Went to local schools and received a law degree from Harvard University in 1917.
Entered the U.S. Army and became a lieutenant. In the army he was subjected to racial segregation, which perhaps created his lifelong violent enmity for the United States.
Returning to civil life, Albizu Campos became an advocate of Puerto Rican independence and spent several years in South America preaching that idea. In 1930 he was elected president of the Puerto Rican Nationalist Party, which had been formed two decades earlier. The party participated in the 1932 election, in which Albizu Campos was candidate for insular senator-at-large. However, the party received less than 10 percent of the total vote needed to make it a “legal” party.
Thereafter, under Albizu’s leadership, the Nationalists turned to personal terrorism. Their greatest “success” was the assassination of insular police chief, Colonel E. Francis Riggs, in February 1936. As a result, Albizu Campos and seven supporters were sentenced to federal prison, part of which sentence he spent in a hospital in New York City. He was finally released in December 1947.

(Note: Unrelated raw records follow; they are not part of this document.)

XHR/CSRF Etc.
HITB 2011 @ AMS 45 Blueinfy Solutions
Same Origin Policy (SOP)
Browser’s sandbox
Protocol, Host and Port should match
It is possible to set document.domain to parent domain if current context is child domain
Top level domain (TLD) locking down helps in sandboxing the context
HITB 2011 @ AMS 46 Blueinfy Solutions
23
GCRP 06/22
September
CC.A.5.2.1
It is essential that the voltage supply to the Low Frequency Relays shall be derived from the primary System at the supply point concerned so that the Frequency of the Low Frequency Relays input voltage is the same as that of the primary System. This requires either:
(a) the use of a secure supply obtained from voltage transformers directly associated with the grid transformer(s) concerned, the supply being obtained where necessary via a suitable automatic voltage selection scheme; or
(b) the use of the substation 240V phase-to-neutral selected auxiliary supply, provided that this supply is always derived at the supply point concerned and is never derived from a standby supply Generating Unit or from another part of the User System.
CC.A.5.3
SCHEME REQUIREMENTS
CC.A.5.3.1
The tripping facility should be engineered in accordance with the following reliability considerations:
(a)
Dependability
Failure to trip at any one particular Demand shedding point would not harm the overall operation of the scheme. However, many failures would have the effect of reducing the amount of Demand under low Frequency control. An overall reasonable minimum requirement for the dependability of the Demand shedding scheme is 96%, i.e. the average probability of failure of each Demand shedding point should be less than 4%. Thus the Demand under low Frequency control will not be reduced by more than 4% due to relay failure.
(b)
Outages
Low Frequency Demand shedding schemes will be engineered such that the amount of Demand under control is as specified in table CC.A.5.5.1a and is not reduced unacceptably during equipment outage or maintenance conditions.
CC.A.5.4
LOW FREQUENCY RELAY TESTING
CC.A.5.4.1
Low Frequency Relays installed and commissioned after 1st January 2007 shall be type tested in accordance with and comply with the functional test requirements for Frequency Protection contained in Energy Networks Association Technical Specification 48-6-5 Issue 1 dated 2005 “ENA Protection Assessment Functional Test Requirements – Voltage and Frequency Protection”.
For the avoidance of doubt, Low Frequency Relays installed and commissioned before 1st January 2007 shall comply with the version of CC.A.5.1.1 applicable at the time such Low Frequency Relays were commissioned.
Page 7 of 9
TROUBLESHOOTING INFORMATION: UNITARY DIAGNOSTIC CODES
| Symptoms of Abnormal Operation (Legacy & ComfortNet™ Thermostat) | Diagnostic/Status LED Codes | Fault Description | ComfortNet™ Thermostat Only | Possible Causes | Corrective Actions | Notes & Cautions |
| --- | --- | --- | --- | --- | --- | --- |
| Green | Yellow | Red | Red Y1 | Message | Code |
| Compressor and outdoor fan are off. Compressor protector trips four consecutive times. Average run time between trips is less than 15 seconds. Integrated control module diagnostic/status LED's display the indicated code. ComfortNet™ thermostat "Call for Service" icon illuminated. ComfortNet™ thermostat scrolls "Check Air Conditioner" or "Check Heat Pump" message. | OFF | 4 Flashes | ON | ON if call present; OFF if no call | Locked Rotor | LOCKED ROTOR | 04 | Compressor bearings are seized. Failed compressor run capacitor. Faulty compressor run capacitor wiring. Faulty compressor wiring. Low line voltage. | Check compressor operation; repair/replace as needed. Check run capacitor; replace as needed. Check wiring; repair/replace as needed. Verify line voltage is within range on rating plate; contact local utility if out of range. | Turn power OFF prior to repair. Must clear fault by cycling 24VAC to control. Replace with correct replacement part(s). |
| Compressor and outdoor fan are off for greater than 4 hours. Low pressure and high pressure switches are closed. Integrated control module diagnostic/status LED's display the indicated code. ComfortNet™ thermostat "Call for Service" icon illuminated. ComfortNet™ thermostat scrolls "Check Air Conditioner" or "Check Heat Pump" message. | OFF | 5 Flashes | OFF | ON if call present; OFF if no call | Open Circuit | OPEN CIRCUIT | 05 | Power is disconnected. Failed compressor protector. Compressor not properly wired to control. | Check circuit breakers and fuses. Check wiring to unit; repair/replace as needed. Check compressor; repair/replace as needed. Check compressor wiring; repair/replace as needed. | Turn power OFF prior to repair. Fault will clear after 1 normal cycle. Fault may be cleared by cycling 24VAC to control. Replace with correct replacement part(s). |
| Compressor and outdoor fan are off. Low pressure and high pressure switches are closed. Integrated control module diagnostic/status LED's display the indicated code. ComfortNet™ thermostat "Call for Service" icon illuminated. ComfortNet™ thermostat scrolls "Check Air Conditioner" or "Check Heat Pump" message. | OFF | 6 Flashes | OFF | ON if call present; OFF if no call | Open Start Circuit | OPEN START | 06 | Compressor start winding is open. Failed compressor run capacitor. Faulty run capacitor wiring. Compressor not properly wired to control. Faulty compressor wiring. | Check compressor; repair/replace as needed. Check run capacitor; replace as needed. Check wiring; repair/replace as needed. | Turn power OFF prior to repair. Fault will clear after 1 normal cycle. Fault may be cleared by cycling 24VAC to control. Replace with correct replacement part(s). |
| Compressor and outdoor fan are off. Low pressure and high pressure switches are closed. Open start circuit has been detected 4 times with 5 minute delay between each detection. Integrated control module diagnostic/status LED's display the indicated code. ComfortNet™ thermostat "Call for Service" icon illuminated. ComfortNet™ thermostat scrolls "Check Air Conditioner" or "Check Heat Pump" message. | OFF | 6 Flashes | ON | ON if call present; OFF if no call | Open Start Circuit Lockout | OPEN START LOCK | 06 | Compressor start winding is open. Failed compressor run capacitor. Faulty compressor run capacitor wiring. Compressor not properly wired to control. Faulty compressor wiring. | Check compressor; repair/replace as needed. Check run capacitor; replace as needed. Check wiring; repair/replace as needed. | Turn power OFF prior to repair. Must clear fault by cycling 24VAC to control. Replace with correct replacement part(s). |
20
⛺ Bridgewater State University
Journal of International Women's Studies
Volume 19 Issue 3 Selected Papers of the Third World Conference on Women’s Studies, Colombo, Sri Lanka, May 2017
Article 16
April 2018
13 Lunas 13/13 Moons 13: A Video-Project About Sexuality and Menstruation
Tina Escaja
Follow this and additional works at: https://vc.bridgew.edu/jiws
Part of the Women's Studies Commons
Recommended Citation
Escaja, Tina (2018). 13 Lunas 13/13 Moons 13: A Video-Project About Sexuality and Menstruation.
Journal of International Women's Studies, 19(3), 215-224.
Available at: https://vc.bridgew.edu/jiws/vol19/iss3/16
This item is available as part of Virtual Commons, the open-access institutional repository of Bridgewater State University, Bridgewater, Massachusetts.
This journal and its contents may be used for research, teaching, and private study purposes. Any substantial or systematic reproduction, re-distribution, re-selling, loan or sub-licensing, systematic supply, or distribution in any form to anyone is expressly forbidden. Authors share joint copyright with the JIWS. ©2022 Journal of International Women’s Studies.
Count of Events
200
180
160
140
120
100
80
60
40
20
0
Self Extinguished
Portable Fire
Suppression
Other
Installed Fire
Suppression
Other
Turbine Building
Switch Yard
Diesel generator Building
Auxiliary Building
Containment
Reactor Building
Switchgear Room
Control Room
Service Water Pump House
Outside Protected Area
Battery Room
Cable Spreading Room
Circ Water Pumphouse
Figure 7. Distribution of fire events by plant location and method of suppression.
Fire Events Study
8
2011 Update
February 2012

The Nationalists’ attempts to murder President Harry Truman and Puerto Rican Governor Luiz Muñoz Marín in 1950 resulted in Albizu Campos again being given a jail sentence, this time in Puerto Rico. He was pardoned by Governor Muñoz Marín in 1953. However, when the Nationalists made an armed attack on the U.S. Congress in March 1954, Albiza was jailed once again. He was once more pardoned by Governor Muñoz Marín in November 1964.